Edited by JR Campbell & Charles Prepolec
Another mixture of mystery, mayhem, and mystic by a number of modern authors, this book is the third in this Gaslight series.
“The Comfort of the Seine” by Stephen Volk: Upon the death of Sherlock Holmes, a written manuscript is delivered to Lestrade at Scotland Yard. Holmes wishes to set some things straight, and then have the manuscript sealed in the Yard’s Black Museum.
It is a confession of sorts, as Holmes reveals the source of his talents—he learned from C. Auguste Dupin himself! By observing death, Holmes learns how to read life. And Dupin is—well that would be a spoiler! Volk starts this volume out strong with a four out of five stars story!
“The Adventure of the Devil’s Footprints” by Christopher Fowler: A large amount of cloven hoof prints stretch across the lands of Major General Sir Henry Woodham in Devon after a terrible storm. Sir Henry’s groom is found after the storm, his throat slashed with a cavalry saber.
Sir Henry, his groom, and his houseguest Mr. Charlton fought in the same regiment in the Crimean War. Sir Henry suspects that the enemy soldiers are striking down those that killed them in that war from beyond the grave. The truth is worse… I commend Mr. Fowler for a great four out of five stars story!
“The Deadly Sin of Sherlock Holmes: by Tom English: In the thirteenth century, in Podlažice, Bohemia, an apostate monk wrote a manuscript upon vellum in his own blood. The book was not only evil; its words had the power to lead men to lose their souls by horrible deeds. Now bound in an ancient binding with an inverted cross on the front, The Codex Exsecrablis has resurfaced—in England.
Asked by the monks of St. Benedict to recover this grimoire, Holmes finds himself shaken to the core. Can evil be truly written in blood and corrupt anyone who reads it?
Mr. English has created a masterpiece of mystery and mysticism, certainly worthy of five stars out of five!
“The Color that Came to Cheswick” by William Meikle: A curious green slime has been found at a brewery in Cheswick, a slime that seems to have an intelligence all its own. It kills a man by basically dissolving him, although he remains alive far past what should have killed him. Holmes has taken a sample of this slime to test in a University laboratory. What he finds terrifies him.
With Mr. Meikle’s usual skill, he has crafted a story of Holmes and horror worthy indeed of five stars out of five!
“From the Tree of Time” by Fred Saberhagen: Count Dracula writes this story of his own acquaintance with Holmes, and a vampire killed with a stone!
The twist in this short story is so good that I must give Mr.
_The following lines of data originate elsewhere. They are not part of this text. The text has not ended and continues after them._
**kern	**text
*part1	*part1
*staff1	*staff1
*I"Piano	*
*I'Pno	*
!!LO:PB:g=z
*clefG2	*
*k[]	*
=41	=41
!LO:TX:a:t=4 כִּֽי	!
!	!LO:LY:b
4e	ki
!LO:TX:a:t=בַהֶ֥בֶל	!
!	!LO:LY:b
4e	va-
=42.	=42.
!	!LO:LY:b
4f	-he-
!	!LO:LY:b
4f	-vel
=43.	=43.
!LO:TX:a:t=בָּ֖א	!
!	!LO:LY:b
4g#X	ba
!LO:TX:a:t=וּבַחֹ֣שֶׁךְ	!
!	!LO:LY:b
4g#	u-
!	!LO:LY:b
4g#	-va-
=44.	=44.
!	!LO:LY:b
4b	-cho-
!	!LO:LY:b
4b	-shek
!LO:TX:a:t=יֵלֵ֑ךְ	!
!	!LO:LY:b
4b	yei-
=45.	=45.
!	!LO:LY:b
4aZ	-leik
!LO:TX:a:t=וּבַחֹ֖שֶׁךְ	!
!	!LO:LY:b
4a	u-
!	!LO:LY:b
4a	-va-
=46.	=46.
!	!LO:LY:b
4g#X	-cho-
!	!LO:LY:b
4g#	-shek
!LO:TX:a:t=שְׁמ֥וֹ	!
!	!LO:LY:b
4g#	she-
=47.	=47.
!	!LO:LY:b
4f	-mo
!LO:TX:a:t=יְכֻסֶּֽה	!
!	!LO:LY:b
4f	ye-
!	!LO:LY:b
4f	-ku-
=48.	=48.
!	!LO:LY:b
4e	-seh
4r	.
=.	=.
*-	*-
Saberhagen the full five stars out of five!
“The Executioner” by Lawrence C Connelly: This story has a twist so great that I am loathe to say much for fear of spoiling it for another reader. Suffice to say, it is a tale of Holmes and the Frankenstein Monster.
Mr. Connelly has placed no unneeded sentence in crafting his five stars out of five story!
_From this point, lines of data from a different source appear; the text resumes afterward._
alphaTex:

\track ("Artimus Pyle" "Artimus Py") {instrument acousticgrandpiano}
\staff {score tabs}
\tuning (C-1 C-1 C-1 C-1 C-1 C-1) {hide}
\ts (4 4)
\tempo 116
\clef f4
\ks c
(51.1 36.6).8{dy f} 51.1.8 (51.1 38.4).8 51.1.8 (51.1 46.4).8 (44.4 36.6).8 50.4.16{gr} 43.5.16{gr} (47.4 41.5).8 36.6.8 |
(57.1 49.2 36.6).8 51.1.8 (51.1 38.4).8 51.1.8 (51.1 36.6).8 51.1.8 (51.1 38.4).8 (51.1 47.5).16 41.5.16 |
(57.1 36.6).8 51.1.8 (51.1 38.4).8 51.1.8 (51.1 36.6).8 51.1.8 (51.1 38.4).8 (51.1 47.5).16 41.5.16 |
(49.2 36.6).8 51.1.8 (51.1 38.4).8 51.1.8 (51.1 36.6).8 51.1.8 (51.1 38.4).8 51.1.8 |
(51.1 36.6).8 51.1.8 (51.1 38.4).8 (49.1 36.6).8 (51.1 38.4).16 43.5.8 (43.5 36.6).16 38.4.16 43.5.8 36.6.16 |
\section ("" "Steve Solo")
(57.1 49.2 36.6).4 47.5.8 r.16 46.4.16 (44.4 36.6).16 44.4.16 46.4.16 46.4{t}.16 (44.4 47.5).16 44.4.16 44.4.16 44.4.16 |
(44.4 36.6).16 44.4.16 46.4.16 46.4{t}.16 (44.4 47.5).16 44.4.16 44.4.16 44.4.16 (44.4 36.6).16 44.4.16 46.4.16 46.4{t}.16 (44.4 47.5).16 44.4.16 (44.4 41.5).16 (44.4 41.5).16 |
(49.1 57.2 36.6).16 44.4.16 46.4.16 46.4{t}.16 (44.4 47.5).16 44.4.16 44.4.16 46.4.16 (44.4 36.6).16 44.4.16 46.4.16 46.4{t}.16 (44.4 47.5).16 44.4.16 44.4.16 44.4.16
“A Country Death” by Simon Kurt Unsworth: Holmes is dead on his estate at Sussex Downs, covered with tiny wounds and swollen by some sort of venom. A manuscript written by Holmes lies on his table. Holmes has been experimenting with his bees, and the result of this experiment has lead to his death by bee venom.
This story does have its high points, and I deem it worthy of four out of five stars.
“Sherlock Holmes and the Great Game” by Kevin Cockle: Called to Canada to investigate possible plans by the Russians to seize control of strategic land, Holmes and Watson stumble into a world of magic and sacrifice—which could cost Watson his sanity, his life, and his soul.
Not bad. I’ll give Mr. Cockle his due four out of five stars.
“Sherlock Holmes and the Diving Bell” by Simon Clark: Holmes hears tale of a man who is apparently still alive after five years on the ocean floor in a sunken ship. He races to see if this is true, as he hopes to save the life of a small girl. But sometimes things are not always what they seem…
The twist ending in this Simon Clark story makes it worthy of five out of five stars!
“The Greatest Mystery” by Paul Kane: Holmes always said that the greatest mystery was death. Now London is awash in a sea of deaths that seem to make no sense at all. Even Holmes is affected, attacking Watson before regaining control. What if the only way to solve this case is for Holmes to die?
Great story, Mr. Kane! I give it five out of five stars!
“The House of Blood” by Tony Richards: Sherlock Holmes has discovered that he is immortal. He is now working on assignment with the Las Vegas police. A series of people have won big at one of the Casinos playing Black Jack. Their bodies are found in the desert drained of blood, and their winnings stolen. They are calling these “The Vampire Killings.”
Holmes doesn’t believe in Vampires, but something worse can always be found.
I can’t bring myself to spoil the mystery. Suffice to say that Mr. Richards has created himself a five stars out of five story!
“The Adventure of the Six Maledictions” by Kim Newman: This is, strictly speaking, a Professor Moriarty story written by Colonel Sebastian Moran. There are some treasures that it is better never to find. In this case there are six of them:
The Green Eye of the Little Yellow God
The Black Pearl of the Borgias
The Falcon of the Knights of St. John
The Jewels of the Madonna of Naples
The Jewel of the Seven Stars
The Eye of Baylor
Each of these has its own peculiar curse, and in each case the curse is genuine. Yet Moriarty has obtained them. Why?
Kim Newman cooks up another wonderful recipe in this novella, worth plus five out of five stars!